DATA:
....

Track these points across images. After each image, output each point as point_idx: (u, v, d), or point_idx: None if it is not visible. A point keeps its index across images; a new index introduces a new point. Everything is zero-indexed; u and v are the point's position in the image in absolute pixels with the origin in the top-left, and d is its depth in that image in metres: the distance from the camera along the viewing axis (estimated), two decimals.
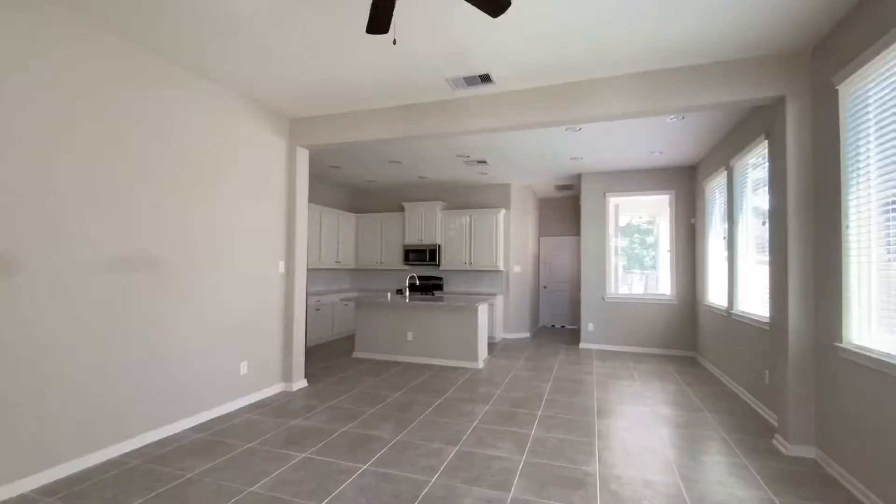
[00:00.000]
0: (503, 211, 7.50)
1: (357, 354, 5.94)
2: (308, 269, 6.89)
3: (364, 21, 2.72)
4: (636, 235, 7.56)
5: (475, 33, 2.85)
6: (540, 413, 3.77)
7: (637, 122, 4.62)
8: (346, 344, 6.95)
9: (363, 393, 4.30)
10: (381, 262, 8.25)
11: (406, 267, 8.12)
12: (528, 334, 7.86)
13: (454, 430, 3.35)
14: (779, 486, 2.55)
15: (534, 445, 3.09)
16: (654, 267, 7.32)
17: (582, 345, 6.86)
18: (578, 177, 7.13)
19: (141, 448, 2.99)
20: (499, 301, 7.42)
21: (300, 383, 4.46)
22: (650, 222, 7.29)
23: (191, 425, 3.39)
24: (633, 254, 7.24)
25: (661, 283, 7.14)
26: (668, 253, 6.70)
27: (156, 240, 3.14)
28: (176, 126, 3.29)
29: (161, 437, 3.16)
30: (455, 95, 3.82)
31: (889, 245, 2.40)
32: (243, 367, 3.88)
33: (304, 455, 2.89)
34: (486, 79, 3.52)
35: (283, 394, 4.25)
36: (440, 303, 5.43)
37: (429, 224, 7.84)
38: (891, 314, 2.37)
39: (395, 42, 1.89)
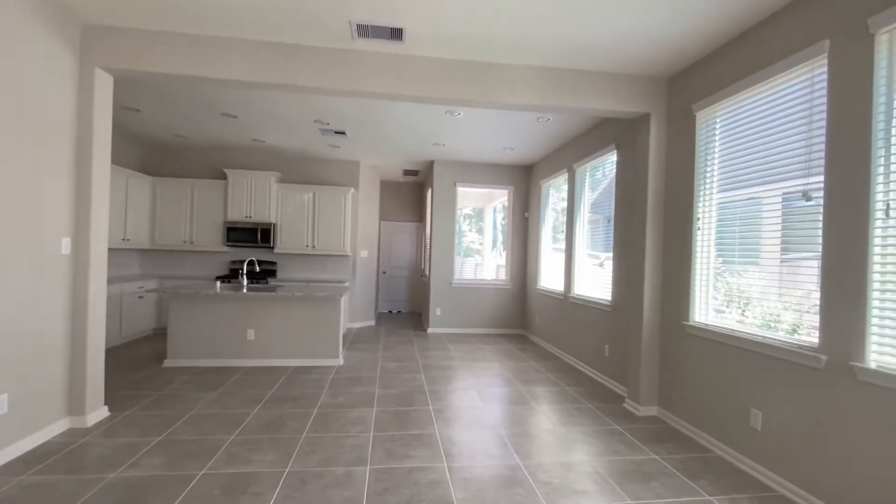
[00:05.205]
0: (352, 190, 6.89)
1: (171, 363, 4.54)
2: None
3: None
4: (474, 223, 8.10)
5: None
6: (431, 408, 3.56)
7: (506, 117, 4.79)
8: (147, 349, 5.27)
9: (204, 415, 3.27)
10: (191, 242, 6.56)
11: (227, 248, 6.68)
12: (373, 322, 7.52)
13: (353, 445, 2.84)
14: (652, 445, 3.01)
15: (446, 447, 2.86)
16: (479, 253, 8.05)
17: (430, 329, 6.93)
18: (431, 163, 7.11)
19: None
20: None
21: (98, 413, 3.10)
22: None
23: None
24: (461, 241, 7.74)
25: (486, 268, 7.88)
26: (499, 241, 7.37)
27: None
28: None
29: None
30: (354, 46, 3.17)
31: (721, 244, 3.08)
32: (1, 404, 2.43)
33: None
34: (396, 34, 3.02)
35: (73, 433, 2.87)
36: (296, 293, 4.61)
37: (261, 198, 6.60)
38: (719, 297, 3.06)
39: None
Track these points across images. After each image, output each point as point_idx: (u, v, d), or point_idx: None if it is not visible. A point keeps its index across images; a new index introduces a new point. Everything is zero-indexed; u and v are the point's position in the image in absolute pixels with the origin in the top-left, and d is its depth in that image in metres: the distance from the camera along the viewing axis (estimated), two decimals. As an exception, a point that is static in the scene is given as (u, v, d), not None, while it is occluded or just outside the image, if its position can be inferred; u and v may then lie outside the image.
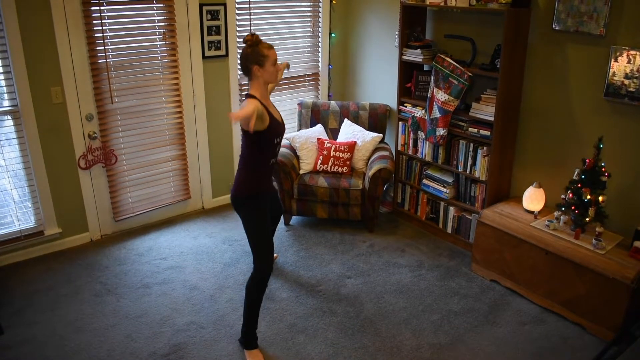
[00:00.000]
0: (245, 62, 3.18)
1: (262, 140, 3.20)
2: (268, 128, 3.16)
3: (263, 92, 3.23)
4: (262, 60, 3.16)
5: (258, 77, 3.19)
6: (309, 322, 3.74)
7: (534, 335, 3.63)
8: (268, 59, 3.17)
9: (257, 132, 3.13)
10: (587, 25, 3.75)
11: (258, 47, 3.16)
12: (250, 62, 3.15)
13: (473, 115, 4.37)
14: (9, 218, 4.35)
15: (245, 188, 3.30)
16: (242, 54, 3.19)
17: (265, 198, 3.41)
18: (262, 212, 3.35)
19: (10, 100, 4.11)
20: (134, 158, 4.81)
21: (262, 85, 3.22)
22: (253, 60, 3.14)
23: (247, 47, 3.16)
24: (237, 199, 3.33)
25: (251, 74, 3.19)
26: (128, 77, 4.59)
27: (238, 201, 3.34)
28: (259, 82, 3.20)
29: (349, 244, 4.79)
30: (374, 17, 5.53)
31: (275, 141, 3.28)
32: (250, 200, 3.31)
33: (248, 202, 3.31)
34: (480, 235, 4.23)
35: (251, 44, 3.16)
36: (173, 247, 4.70)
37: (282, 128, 3.35)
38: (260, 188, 3.34)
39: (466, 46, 4.47)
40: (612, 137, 3.77)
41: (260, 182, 3.33)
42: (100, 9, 4.27)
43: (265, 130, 3.15)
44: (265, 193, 3.39)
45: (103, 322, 3.70)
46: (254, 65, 3.15)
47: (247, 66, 3.18)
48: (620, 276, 3.38)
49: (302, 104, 5.51)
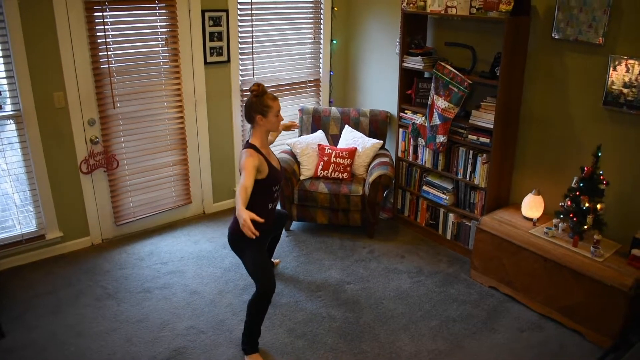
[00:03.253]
0: (249, 110, 3.26)
1: (261, 188, 3.24)
2: (267, 177, 3.24)
3: (263, 141, 3.31)
4: (266, 111, 3.24)
5: (260, 126, 3.27)
6: (309, 327, 3.76)
7: (532, 341, 3.65)
8: (272, 110, 3.25)
9: (256, 180, 3.16)
10: (586, 34, 3.78)
11: (263, 97, 3.24)
12: (254, 112, 3.24)
13: (473, 122, 4.39)
14: (11, 222, 4.37)
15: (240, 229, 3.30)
16: (246, 103, 3.28)
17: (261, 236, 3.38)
18: (259, 245, 3.37)
19: (13, 105, 4.14)
20: (135, 163, 4.83)
21: (263, 134, 3.30)
22: (257, 110, 3.22)
23: (253, 96, 3.24)
24: (233, 237, 3.39)
25: (254, 122, 3.27)
26: (130, 83, 4.62)
27: (234, 238, 3.39)
28: (260, 130, 3.29)
29: (349, 249, 4.81)
30: (375, 24, 5.56)
31: (273, 189, 3.35)
32: (247, 239, 3.26)
33: (243, 239, 3.27)
34: (479, 242, 4.25)
35: (257, 93, 3.24)
36: (174, 251, 4.72)
37: (281, 175, 3.43)
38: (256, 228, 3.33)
39: (466, 54, 4.50)
40: (611, 146, 3.79)
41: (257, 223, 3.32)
42: (103, 15, 4.30)
43: (264, 179, 3.22)
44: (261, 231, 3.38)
45: (104, 326, 3.72)
46: (257, 114, 3.23)
47: (250, 115, 3.27)
48: (618, 283, 3.40)
49: (303, 110, 5.53)
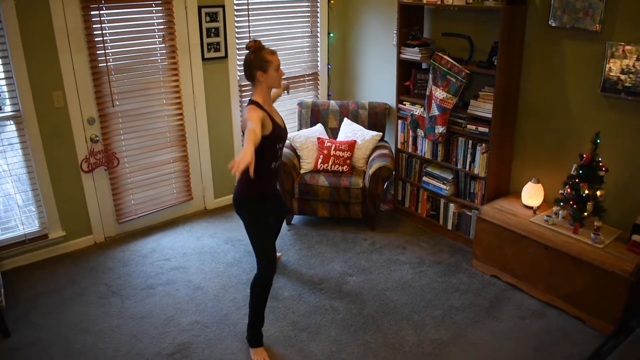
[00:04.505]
0: (248, 68, 3.21)
1: (265, 146, 3.20)
2: (270, 134, 3.18)
3: (266, 98, 3.25)
4: (266, 66, 3.18)
5: (261, 83, 3.21)
6: (312, 319, 3.78)
7: (535, 329, 3.67)
8: (271, 64, 3.20)
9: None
10: (582, 21, 3.78)
11: (261, 52, 3.18)
12: (254, 68, 3.18)
13: (471, 112, 4.40)
14: (14, 222, 4.39)
15: (247, 191, 3.32)
16: (245, 60, 3.22)
17: (268, 202, 3.43)
18: (264, 215, 3.37)
19: (13, 106, 4.15)
20: (135, 160, 4.85)
21: (265, 91, 3.24)
22: (256, 65, 3.17)
23: (250, 53, 3.19)
24: (239, 201, 3.36)
25: (254, 79, 3.22)
26: (128, 80, 4.62)
27: (240, 204, 3.36)
28: (262, 87, 3.23)
29: (351, 242, 4.83)
30: (372, 16, 5.56)
31: (277, 146, 3.30)
32: (252, 203, 3.33)
33: (249, 205, 3.33)
34: (480, 231, 4.27)
35: (254, 49, 3.19)
36: (176, 248, 4.74)
37: (285, 133, 3.38)
38: (262, 192, 3.35)
39: (464, 44, 4.50)
40: (609, 132, 3.80)
41: (262, 186, 3.34)
42: (100, 13, 4.31)
43: (267, 136, 3.17)
44: (267, 197, 3.41)
45: (108, 323, 3.75)
46: (257, 71, 3.18)
47: (250, 72, 3.21)
48: (619, 269, 3.42)
49: (302, 104, 5.54)
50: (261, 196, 3.35)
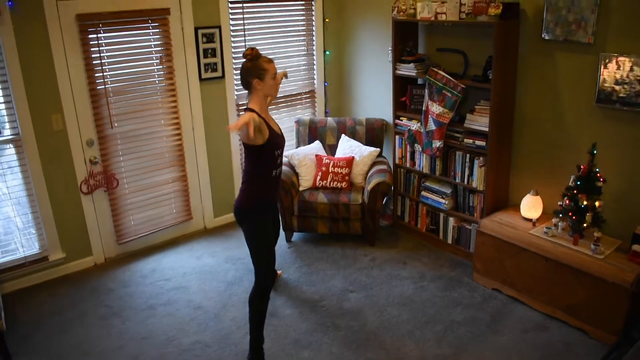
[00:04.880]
0: (245, 75, 3.22)
1: (263, 154, 3.23)
2: (268, 141, 3.20)
3: (262, 106, 3.28)
4: (262, 74, 3.20)
5: (258, 91, 3.23)
6: (313, 337, 3.76)
7: (537, 342, 3.65)
8: (268, 73, 3.22)
9: (257, 145, 3.18)
10: (575, 34, 3.81)
11: (258, 60, 3.20)
12: (251, 76, 3.20)
13: (468, 126, 4.42)
14: (13, 245, 4.40)
15: (247, 200, 3.33)
16: (242, 68, 3.23)
17: (268, 211, 3.43)
18: (265, 223, 3.38)
19: (12, 129, 4.18)
20: (135, 181, 4.86)
21: (261, 99, 3.26)
22: (253, 74, 3.18)
23: (248, 61, 3.21)
24: (240, 210, 3.37)
25: (251, 87, 3.23)
26: (127, 102, 4.66)
27: (241, 213, 3.37)
28: (258, 95, 3.25)
29: (351, 258, 4.82)
30: (367, 34, 5.61)
31: (276, 153, 3.32)
32: (253, 213, 3.34)
33: (251, 215, 3.35)
34: (480, 244, 4.27)
35: (251, 57, 3.20)
36: (176, 267, 4.74)
37: (282, 140, 3.40)
38: (263, 201, 3.37)
39: (458, 59, 4.54)
40: (606, 143, 3.82)
41: (263, 194, 3.36)
42: (98, 37, 4.35)
43: (265, 143, 3.19)
44: (268, 205, 3.42)
45: (109, 345, 3.73)
46: (254, 79, 3.19)
47: (247, 80, 3.23)
48: (620, 280, 3.41)
49: (300, 122, 5.57)
50: (262, 205, 3.36)
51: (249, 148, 3.22)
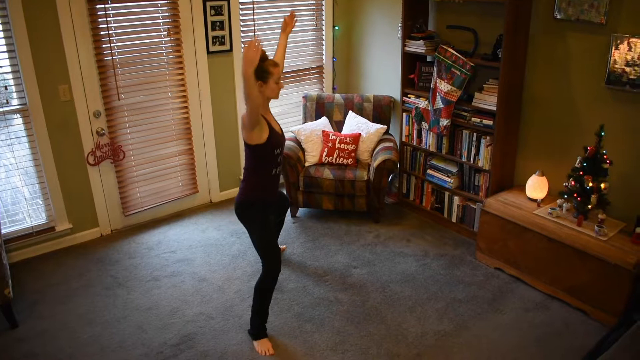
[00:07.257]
0: None
1: (263, 152, 3.26)
2: (268, 139, 3.22)
3: (264, 107, 3.29)
4: (266, 77, 3.20)
5: (260, 92, 3.22)
6: (316, 311, 3.81)
7: (538, 321, 3.68)
8: (272, 76, 3.22)
9: (257, 144, 3.19)
10: (588, 13, 3.76)
11: (264, 63, 3.18)
12: (255, 78, 3.19)
13: (476, 105, 4.40)
14: (21, 215, 4.44)
15: (248, 197, 3.37)
16: None
17: (269, 207, 3.46)
18: (266, 219, 3.40)
19: (19, 99, 4.19)
20: (141, 153, 4.88)
21: (263, 100, 3.27)
22: (257, 76, 3.15)
23: None
24: (241, 207, 3.41)
25: None
26: (134, 74, 4.65)
27: (241, 209, 3.41)
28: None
29: (355, 234, 4.85)
30: (376, 9, 5.55)
31: (276, 152, 3.34)
32: (254, 208, 3.37)
33: (252, 210, 3.37)
34: (484, 224, 4.27)
35: None
36: (182, 240, 4.78)
37: (283, 139, 3.42)
38: (264, 198, 3.40)
39: (468, 37, 4.49)
40: (614, 125, 3.79)
41: (263, 192, 3.39)
42: (105, 7, 4.33)
43: (265, 141, 3.21)
44: (269, 203, 3.45)
45: (114, 314, 3.79)
46: (257, 81, 3.16)
47: None
48: (623, 262, 3.42)
49: (307, 97, 5.55)
50: (263, 202, 3.39)
51: (249, 146, 3.25)
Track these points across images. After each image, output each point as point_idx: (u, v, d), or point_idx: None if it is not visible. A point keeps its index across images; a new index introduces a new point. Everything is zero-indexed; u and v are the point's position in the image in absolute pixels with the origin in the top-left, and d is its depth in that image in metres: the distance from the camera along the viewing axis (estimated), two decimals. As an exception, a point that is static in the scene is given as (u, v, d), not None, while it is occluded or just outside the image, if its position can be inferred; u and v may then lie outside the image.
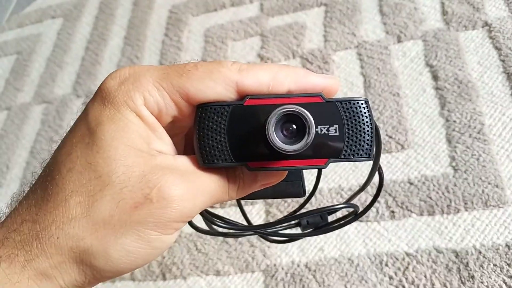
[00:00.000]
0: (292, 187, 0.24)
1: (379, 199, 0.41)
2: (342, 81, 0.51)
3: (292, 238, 0.25)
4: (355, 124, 0.17)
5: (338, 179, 0.44)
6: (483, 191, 0.39)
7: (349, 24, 0.55)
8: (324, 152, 0.17)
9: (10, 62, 0.73)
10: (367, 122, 0.17)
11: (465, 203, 0.39)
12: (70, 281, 0.16)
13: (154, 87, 0.17)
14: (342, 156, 0.17)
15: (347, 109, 0.17)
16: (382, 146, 0.45)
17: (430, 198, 0.40)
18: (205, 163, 0.17)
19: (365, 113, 0.17)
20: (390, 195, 0.41)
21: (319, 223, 0.24)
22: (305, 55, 0.54)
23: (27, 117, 0.64)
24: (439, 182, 0.41)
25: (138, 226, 0.16)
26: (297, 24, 0.58)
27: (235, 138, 0.17)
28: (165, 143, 0.18)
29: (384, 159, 0.44)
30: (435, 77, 0.47)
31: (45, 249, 0.16)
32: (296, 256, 0.41)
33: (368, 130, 0.17)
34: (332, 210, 0.23)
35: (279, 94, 0.17)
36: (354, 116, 0.17)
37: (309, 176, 0.44)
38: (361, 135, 0.17)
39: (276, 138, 0.16)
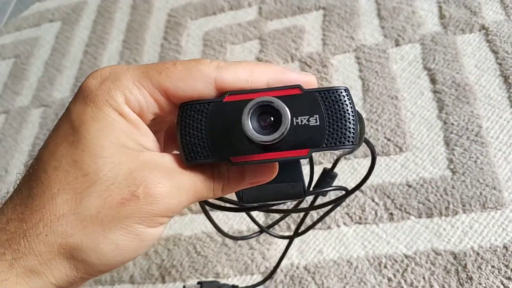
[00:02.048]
0: (292, 188, 0.24)
1: (377, 201, 0.42)
2: (340, 85, 0.51)
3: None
4: (335, 113, 0.18)
5: (337, 182, 0.44)
6: (481, 193, 0.39)
7: (348, 27, 0.55)
8: (306, 143, 0.17)
9: (8, 65, 0.73)
10: (347, 110, 0.18)
11: (463, 205, 0.39)
12: (60, 277, 0.16)
13: (134, 86, 0.17)
14: (324, 145, 0.17)
15: (326, 98, 0.18)
16: (381, 149, 0.45)
17: (429, 200, 0.40)
18: (188, 160, 0.18)
19: (345, 101, 0.18)
20: (388, 197, 0.41)
21: None
22: (304, 59, 0.54)
23: (26, 120, 0.64)
24: (437, 184, 0.41)
25: (125, 221, 0.17)
26: (296, 27, 0.58)
27: (216, 134, 0.17)
28: (150, 140, 0.18)
29: (382, 162, 0.44)
30: (433, 80, 0.48)
31: (33, 247, 0.16)
32: (295, 259, 0.41)
33: (349, 118, 0.17)
34: (325, 191, 0.25)
35: (258, 89, 0.17)
36: (334, 104, 0.18)
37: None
38: (342, 123, 0.17)
39: (251, 129, 0.16)
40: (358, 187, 0.23)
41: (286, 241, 0.43)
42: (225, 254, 0.42)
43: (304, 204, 0.34)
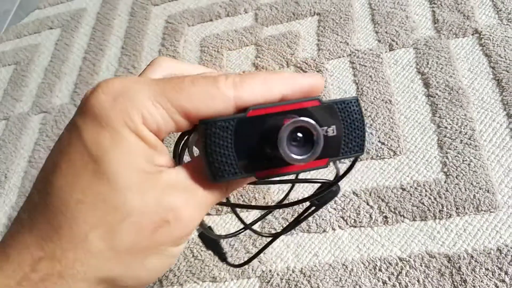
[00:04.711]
0: None
1: (372, 204, 0.42)
2: (335, 89, 0.52)
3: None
4: (350, 123, 0.18)
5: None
6: (474, 196, 0.40)
7: (342, 33, 0.56)
8: (325, 153, 0.18)
9: (8, 72, 0.73)
10: (359, 119, 0.18)
11: (457, 208, 0.40)
12: None
13: (152, 105, 0.16)
14: (341, 154, 0.18)
15: (342, 109, 0.18)
16: (375, 153, 0.45)
17: (423, 203, 0.41)
18: (216, 179, 0.17)
19: (358, 111, 0.18)
20: (383, 200, 0.42)
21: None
22: (299, 64, 0.55)
23: (25, 127, 0.64)
24: (431, 187, 0.41)
25: (159, 246, 0.17)
26: (291, 33, 0.59)
27: (243, 151, 0.17)
28: (164, 157, 0.18)
29: (377, 166, 0.44)
30: (426, 84, 0.48)
31: (71, 285, 0.16)
32: (291, 262, 0.41)
33: (360, 127, 0.18)
34: (313, 182, 0.25)
35: (278, 102, 0.18)
36: (348, 115, 0.18)
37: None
38: (355, 132, 0.18)
39: (290, 154, 0.16)
40: (339, 179, 0.24)
41: (282, 244, 0.43)
42: (221, 258, 0.43)
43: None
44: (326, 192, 0.24)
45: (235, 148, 0.17)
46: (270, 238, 0.28)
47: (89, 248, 0.16)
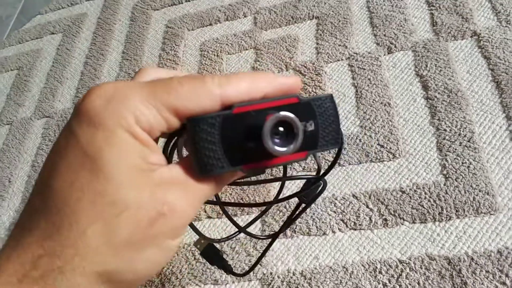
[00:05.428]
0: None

....

WHAT IS REQUIRED:
Please print the lines exactly, from the top of the material through the line with "39: (395, 42, 1.89)", and omit the pictures.

RESULT OF THE TASK:
Track these points across images. After each image, output each point as point_idx: (u, v, d), or point_idx: None if it is not visible. A point keeps its index across images; a new index introduces a new point. Everything is zero-indexed; u and v are the point's position in the image in absolute pixels with the origin in the top-left, and d is its depth in that image in metres: the distance from the camera along the viewing axis (estimated), two decimals.
[00:00.000]
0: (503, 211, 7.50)
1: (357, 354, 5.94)
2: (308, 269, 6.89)
3: (364, 21, 2.72)
4: (636, 235, 7.56)
5: (475, 33, 2.85)
6: (540, 413, 3.77)
7: (637, 122, 4.62)
8: (346, 344, 6.95)
9: (363, 393, 4.30)
10: (381, 262, 8.25)
11: (406, 267, 8.12)
12: (528, 334, 7.86)
13: (454, 430, 3.35)
14: (779, 486, 2.55)
15: (534, 445, 3.09)
16: (654, 267, 7.32)
17: (582, 345, 6.86)
18: (578, 177, 7.13)
19: (141, 448, 2.99)
20: (499, 301, 7.42)
21: (300, 383, 4.46)
22: (650, 222, 7.29)
23: (191, 425, 3.39)
24: (633, 254, 7.24)
25: (661, 283, 7.14)
26: (668, 253, 6.70)
27: (156, 240, 3.14)
28: (176, 126, 3.29)
29: (161, 437, 3.16)
30: (455, 95, 3.82)
31: (889, 245, 2.40)
32: (243, 367, 3.88)
33: (304, 455, 2.89)
34: (486, 79, 3.52)
35: (283, 394, 4.25)
36: (440, 303, 5.43)
37: (429, 224, 7.84)
38: (891, 314, 2.37)
39: (395, 42, 1.89)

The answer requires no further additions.